The shutdown continues as does World Central Kitchen and its new locations and Resource Center

Earlier this week, I worked at World Central Kitchen’s new Resource Center. Next door to the café, it provides furloughed workers with fresh groceries (nothing canned!), infant formula, diapers, feminine products, and pet food. Additionally, companies like Pepco, Washington Gas, and Verizon are there helping people with bills: deferred payments, avoiding late fees, and so forth.

I was on the product distribution team.
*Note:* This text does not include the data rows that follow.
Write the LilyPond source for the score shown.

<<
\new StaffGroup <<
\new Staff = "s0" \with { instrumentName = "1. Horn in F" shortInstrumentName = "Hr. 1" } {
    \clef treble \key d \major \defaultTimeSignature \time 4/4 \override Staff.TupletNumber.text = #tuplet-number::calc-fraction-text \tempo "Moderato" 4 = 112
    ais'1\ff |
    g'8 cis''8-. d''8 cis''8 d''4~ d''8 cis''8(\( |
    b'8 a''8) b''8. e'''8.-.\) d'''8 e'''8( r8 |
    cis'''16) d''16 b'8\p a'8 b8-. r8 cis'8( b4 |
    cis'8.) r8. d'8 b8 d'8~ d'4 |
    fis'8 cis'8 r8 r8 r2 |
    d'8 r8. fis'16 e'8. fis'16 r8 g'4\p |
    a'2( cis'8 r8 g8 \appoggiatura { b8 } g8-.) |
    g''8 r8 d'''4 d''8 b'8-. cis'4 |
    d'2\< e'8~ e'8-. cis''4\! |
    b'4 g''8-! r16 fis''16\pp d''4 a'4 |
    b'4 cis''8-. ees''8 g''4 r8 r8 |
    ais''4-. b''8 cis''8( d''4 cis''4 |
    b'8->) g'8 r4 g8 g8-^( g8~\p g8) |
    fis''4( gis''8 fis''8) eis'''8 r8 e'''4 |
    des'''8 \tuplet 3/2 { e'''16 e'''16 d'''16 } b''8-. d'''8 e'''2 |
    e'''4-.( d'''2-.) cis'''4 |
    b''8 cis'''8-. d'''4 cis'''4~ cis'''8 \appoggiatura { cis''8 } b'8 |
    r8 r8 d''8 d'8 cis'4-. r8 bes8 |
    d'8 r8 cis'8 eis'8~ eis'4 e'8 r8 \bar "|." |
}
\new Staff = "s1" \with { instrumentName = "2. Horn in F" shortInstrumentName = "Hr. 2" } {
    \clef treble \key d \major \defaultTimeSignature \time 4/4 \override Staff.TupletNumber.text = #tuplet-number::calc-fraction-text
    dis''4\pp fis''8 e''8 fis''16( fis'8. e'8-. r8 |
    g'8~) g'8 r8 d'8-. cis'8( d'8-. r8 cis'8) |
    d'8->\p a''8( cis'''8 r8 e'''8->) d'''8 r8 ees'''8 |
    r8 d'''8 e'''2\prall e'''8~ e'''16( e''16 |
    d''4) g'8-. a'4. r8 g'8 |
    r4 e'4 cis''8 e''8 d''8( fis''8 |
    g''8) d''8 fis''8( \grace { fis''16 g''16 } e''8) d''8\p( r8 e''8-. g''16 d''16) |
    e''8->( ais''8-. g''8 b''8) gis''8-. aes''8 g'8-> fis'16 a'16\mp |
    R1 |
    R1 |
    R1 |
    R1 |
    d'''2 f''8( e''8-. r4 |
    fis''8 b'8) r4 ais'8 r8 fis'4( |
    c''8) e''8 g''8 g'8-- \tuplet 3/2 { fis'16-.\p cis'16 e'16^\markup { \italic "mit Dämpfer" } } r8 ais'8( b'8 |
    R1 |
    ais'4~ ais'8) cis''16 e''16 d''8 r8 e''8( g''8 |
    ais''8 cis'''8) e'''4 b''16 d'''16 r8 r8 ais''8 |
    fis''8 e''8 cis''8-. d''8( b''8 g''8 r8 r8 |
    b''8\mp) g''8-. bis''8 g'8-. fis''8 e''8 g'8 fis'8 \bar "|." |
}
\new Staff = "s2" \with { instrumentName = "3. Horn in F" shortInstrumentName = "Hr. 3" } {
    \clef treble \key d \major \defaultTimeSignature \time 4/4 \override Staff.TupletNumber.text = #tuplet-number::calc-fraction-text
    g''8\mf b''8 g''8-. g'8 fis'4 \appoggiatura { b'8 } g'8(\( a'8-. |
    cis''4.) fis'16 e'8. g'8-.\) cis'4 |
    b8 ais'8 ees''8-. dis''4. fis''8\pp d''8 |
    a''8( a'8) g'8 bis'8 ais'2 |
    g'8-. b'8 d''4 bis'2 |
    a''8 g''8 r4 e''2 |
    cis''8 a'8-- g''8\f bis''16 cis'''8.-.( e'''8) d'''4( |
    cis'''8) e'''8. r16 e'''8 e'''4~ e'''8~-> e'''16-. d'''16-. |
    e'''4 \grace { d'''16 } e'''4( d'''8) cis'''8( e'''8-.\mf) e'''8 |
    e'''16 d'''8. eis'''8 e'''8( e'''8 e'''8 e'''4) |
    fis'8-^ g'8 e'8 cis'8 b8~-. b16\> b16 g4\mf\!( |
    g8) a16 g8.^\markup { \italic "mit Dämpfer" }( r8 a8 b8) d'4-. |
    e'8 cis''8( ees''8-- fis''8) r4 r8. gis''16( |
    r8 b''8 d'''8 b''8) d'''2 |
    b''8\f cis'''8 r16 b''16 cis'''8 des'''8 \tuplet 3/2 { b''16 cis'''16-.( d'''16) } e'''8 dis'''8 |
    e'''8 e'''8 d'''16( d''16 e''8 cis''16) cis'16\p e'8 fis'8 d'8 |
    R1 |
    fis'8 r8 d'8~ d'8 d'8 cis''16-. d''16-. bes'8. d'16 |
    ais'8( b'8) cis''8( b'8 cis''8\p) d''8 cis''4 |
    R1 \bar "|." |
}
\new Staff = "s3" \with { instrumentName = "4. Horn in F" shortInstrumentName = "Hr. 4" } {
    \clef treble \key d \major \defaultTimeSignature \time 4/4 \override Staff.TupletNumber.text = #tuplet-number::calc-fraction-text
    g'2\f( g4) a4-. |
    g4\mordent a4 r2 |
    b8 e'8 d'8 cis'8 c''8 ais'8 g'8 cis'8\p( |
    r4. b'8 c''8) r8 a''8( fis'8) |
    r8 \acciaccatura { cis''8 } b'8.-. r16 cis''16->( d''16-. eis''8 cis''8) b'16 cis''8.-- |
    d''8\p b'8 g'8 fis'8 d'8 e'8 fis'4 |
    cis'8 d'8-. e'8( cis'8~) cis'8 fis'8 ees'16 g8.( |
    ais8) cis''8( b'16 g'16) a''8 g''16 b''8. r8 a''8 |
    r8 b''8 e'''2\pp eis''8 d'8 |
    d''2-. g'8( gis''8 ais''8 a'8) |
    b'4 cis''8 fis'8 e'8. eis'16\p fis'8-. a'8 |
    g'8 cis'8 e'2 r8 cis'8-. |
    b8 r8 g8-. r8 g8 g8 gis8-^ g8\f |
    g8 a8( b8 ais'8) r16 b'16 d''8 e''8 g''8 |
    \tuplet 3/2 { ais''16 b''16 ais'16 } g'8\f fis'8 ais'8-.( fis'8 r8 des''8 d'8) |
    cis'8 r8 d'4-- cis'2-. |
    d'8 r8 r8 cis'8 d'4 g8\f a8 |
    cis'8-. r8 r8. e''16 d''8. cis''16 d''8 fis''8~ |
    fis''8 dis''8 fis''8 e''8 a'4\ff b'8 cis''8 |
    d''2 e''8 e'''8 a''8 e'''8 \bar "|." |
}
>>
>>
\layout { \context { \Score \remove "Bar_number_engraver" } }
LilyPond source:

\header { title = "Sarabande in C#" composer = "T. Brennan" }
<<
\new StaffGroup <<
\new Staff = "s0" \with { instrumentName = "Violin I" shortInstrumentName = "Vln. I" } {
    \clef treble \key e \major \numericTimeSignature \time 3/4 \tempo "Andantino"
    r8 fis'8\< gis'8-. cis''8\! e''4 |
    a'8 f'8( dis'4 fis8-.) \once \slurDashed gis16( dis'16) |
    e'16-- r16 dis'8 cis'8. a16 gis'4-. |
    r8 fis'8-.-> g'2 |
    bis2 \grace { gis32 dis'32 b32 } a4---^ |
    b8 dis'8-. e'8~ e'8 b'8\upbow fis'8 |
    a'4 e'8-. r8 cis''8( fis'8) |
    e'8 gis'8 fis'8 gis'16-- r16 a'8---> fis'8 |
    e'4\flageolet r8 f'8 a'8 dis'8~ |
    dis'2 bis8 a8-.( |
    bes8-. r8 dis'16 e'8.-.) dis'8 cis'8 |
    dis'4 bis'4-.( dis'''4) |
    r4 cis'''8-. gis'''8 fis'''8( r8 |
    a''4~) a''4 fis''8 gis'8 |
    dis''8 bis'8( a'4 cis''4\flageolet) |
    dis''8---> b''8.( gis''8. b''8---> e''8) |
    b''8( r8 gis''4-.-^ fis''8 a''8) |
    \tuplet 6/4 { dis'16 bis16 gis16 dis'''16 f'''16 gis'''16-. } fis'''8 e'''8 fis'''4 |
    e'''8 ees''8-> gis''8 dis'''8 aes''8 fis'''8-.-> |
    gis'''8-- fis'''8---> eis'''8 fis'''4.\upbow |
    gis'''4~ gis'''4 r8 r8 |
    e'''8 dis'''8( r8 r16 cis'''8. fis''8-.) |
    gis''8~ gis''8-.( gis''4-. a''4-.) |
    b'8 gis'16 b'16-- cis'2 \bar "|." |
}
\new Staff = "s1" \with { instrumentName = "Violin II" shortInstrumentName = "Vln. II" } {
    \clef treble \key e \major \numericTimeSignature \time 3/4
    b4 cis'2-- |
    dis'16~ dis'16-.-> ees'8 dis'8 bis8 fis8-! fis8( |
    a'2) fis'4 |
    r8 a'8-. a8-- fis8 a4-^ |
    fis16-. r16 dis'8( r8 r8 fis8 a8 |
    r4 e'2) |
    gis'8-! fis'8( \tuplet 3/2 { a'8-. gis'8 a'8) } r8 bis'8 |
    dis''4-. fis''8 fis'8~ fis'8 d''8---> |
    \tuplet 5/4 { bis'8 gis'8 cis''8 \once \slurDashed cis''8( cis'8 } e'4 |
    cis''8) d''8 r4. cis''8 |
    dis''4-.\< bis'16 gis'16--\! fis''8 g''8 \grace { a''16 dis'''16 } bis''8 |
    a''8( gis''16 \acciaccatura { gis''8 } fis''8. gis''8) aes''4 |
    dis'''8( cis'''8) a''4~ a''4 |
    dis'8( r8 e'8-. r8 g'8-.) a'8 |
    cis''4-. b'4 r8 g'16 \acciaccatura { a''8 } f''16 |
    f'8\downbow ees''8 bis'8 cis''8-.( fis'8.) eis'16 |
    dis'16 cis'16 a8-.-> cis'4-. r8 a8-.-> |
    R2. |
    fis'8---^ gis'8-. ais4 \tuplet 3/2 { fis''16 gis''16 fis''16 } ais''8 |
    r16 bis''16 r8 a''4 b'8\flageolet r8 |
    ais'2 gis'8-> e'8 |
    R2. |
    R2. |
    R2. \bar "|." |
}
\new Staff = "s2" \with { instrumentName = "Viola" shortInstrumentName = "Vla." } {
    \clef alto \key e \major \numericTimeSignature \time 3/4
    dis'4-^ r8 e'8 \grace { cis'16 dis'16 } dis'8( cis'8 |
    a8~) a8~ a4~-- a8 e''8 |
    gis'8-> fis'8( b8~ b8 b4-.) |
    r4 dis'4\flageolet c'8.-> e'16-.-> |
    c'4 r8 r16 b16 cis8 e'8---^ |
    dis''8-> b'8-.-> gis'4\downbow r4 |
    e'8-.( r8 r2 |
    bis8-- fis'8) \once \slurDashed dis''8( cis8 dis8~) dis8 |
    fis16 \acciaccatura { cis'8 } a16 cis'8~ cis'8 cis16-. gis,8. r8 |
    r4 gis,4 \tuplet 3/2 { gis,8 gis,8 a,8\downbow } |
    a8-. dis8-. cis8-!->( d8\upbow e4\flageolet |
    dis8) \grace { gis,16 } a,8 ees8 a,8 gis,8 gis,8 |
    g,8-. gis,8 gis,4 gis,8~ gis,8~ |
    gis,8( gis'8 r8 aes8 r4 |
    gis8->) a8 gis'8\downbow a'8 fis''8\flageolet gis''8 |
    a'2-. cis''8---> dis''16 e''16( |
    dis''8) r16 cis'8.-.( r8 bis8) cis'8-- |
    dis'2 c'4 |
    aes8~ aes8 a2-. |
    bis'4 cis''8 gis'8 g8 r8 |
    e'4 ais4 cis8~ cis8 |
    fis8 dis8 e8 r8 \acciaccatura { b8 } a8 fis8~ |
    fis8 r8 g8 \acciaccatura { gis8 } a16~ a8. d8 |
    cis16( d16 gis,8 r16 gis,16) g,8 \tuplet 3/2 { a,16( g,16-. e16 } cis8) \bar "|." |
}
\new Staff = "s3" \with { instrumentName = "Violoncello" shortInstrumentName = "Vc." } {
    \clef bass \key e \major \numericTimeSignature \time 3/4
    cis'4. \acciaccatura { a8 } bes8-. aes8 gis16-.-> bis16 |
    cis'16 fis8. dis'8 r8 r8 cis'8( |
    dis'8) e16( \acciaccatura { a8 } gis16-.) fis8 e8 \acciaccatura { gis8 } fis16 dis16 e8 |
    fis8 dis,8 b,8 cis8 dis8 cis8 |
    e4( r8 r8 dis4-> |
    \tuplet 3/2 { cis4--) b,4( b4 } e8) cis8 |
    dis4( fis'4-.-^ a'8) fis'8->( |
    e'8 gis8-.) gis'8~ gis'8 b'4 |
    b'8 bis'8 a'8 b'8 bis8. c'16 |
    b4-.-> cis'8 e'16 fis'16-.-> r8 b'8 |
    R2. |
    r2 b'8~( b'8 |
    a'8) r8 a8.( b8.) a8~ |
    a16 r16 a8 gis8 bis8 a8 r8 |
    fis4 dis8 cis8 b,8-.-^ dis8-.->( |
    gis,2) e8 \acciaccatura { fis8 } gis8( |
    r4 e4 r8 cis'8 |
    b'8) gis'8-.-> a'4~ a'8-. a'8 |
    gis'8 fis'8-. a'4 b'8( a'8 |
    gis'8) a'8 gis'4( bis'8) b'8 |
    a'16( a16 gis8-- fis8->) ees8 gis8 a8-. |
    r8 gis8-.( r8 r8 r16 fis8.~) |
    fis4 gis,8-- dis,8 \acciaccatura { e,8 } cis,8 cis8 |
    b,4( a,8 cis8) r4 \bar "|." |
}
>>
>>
We made thousands of sacks of groceries and handed them out to everyone in the line passing our table en route to diapers and the fruit station. In terms of physicality, it was easier than working in the kitchen. But emotionally, it was a more direct link to everyone hurt by this ludicrous shutdown. And it was hard and humbling and deeply moving.

A number of people were teary or in tears. Some seemed or said they were embarrassed. There were parents, kids, babies, owners worried about their pets. There were women in need of Poise pads who were so ashamed to have to carry them out, prompting us to resuscitate all manner of box or bag in hopes of helping them be discreet. I talked to one man who’s been furloughed from USAID, the irony of which was not lost on either of us. Another man shared that his wife, a nonprofit worker, was laid off last year, and now he’s been without pay since before Christmas. They have kids. I shared many hugs. Countless folks thanked me. As if I was doing anything really except trying to thank and honor them.

Whole worlds upended, near and longer term futures forcibly adjusted, happily employed people waiting in food lines with heads bowed. IN THIS NATION’S CAPITAL. And throughout the country.

Representatives Joe Kennedy from MA and Eleanor Holmes Norton from DC visited Chef Andrés while I was there. Later, Senators Van Hollen and Cardin (Maryland!) went. Nancy Pelosi helped the day before. Yesterday, the café served 11,400 meals. Today, the Republicans voted to keep the government shut down. Please watch this powerful, fact-based, historically-accurate and provable rebuttal by Colorado Senator Michael Bennet.

(In addition to opening the Resource Center this week, WCK also expanded its reach to feds in 20 states and Puerto Rico!! You can click this link to see the various WCK locations and also participating restaurants offering free or reduced-price meals to feds.)

The book we chose for the Open Discussion Project’s next discussion is How Democracies Die by Daniel Ziblatt and Steven Levitsky. It’s eerie, really. I am well-informed but maybe I wish I weren’t. Part of me wishes I didn’t see so clearly how trump’s behavior tracks almost exactly with the four warning signs Ziblatt and Levitsky lay out in a nation’s descent from democracy to authoritarianism. (If you want to watch the authors present the Cliff’s Notes of the book, click here.) And in votes like today’s, I see people enabling the fall. For NOTHING but fear and/or ephemeral popularity or relevance.

For what it’s worth, I’ve not met one trump supporter volunteering to help furloughed workers.